Задания
#1 В каком году вандалы поселились в Африке, согласно тексту о германских племенах и Риме?
#2 Перечислите все реки, которые упоминаются в тексте о германских племенах и Риме.
#3 Выпишите из текста о германских племенах и Риме фрагмент, который начинается словами «Отношение Алариха к» и продолжается вплоть до слов «III226] исторической истины.».

Текст для чтения
################

Их настиг рок, который настигает все нецивилизованные народы, когда они завоевывают цивилизованные империи, [MH. III225] тот самый рок, который в известной степени настиг также римлян по отношению к грекам: теплые бани, виллы, хорошая кухня, вообще роскошь, но также поэзия и риторика, наука и искусство вскружили им голову, они романизировались. Национальная основа первого поколения не дала ростков во втором и третьем. Отчетливее всего это видно на вандалах, которые в 429 г. поселились в Africa — дальше, чем какие-либо другие племена, от своих исконных племенных территорий.778 Естественным образом женщин переселялось на новые места сравнительно мало, поэтому последующие поколения во все большей степени были метисами. Единственными, кому в то время удалось образовать государство, были франки.779 Однако Северная Галлия еще во времена римлян была полностью заселена франками, и новая родина, которая им досталась, лежала совсем близко от старой. Это все-таки нечто иное — переселиться с правого на левый берег Рейна, нежели с Дуная, Эльбы или Вислы в Испанию или Северную Африку. Итак, чтобы еще раз просуммировать вышесказанное, готы были исполнителями приговора, но не наследниками римлян.

Отношение Алариха к Радагезу780 и другим вождям неясно, но еще непонятнее, как относились римляне ко всем ним и к Алариху в частности. Началась запутанная интрига между дворами Аркадия и Гонория. Загадочна для нас главным образом фигура Стилихона,781 своего рода Валленштейна. То, что мы имеем в источниках — у поэтов и проповедников,782 — не позволяет нам добраться до [MH. III226] исторической истины.

################

Именованные координаты суставов:
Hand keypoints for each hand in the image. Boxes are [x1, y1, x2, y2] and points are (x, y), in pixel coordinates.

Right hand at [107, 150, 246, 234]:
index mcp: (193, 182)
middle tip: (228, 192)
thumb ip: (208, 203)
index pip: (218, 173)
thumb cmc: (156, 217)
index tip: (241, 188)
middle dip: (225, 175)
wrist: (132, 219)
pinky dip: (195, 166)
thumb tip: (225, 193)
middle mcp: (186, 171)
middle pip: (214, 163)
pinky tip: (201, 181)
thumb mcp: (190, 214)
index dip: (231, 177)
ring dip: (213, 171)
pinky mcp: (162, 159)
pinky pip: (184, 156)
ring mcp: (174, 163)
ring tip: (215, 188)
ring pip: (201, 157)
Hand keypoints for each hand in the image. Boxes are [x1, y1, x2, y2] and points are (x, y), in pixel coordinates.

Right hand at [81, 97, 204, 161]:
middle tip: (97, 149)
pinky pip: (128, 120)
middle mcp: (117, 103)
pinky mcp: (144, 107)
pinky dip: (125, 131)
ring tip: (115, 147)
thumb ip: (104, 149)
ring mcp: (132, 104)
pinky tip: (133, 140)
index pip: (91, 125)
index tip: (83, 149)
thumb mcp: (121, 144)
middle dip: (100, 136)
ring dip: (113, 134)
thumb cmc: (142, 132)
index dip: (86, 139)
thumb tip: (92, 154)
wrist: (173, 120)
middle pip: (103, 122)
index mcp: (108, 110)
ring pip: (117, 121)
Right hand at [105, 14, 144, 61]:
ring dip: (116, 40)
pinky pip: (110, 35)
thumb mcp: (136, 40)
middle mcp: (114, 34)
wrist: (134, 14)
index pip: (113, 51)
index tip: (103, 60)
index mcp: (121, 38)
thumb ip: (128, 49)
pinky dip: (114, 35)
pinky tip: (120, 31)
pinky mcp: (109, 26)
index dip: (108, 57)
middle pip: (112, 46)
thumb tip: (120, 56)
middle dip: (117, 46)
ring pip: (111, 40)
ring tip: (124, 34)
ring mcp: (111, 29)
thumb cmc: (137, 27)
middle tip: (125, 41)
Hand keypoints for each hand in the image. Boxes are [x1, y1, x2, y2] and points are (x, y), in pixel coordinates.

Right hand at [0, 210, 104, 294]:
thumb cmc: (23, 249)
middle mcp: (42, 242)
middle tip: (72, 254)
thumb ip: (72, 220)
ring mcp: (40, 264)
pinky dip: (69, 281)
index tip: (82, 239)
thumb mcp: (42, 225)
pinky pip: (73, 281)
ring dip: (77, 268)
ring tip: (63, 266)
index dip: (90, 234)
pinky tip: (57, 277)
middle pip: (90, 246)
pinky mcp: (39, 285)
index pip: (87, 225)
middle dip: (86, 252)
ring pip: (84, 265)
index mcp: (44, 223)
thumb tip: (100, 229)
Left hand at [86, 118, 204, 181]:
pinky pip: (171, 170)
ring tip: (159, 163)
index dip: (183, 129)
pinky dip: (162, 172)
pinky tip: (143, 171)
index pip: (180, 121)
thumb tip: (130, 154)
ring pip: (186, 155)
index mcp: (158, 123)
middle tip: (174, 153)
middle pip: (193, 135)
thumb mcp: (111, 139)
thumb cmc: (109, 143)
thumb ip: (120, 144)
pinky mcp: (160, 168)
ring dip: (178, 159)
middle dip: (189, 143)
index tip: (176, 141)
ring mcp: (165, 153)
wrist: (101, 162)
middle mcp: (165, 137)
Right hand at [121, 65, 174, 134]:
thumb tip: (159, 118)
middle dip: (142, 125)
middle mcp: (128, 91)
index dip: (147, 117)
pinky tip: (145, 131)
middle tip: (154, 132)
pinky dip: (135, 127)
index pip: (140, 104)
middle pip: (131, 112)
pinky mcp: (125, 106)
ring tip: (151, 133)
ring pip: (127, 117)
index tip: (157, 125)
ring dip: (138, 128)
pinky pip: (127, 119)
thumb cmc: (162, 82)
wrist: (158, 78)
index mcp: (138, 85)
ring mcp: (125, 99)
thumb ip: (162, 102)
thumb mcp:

################

Ответы по номерам
#1 В 429 году.

#2 Рейн, Дунай, Эльба, Висла.

#3
Отношение Алариха к Радагезу780 и другим вождям неясно, но еще непонятнее, как относились римляне ко всем ним и к Алариху в частности. Началась запутанная интрига между дворами Аркадия и Гонория. Загадочна для нас главным образом фигура Стилихона,781 своего рода Валленштейна. То, что мы имеем в источниках — у поэтов и проповедников,782 — не позволяет нам добраться до [MH. III226] исторической истины.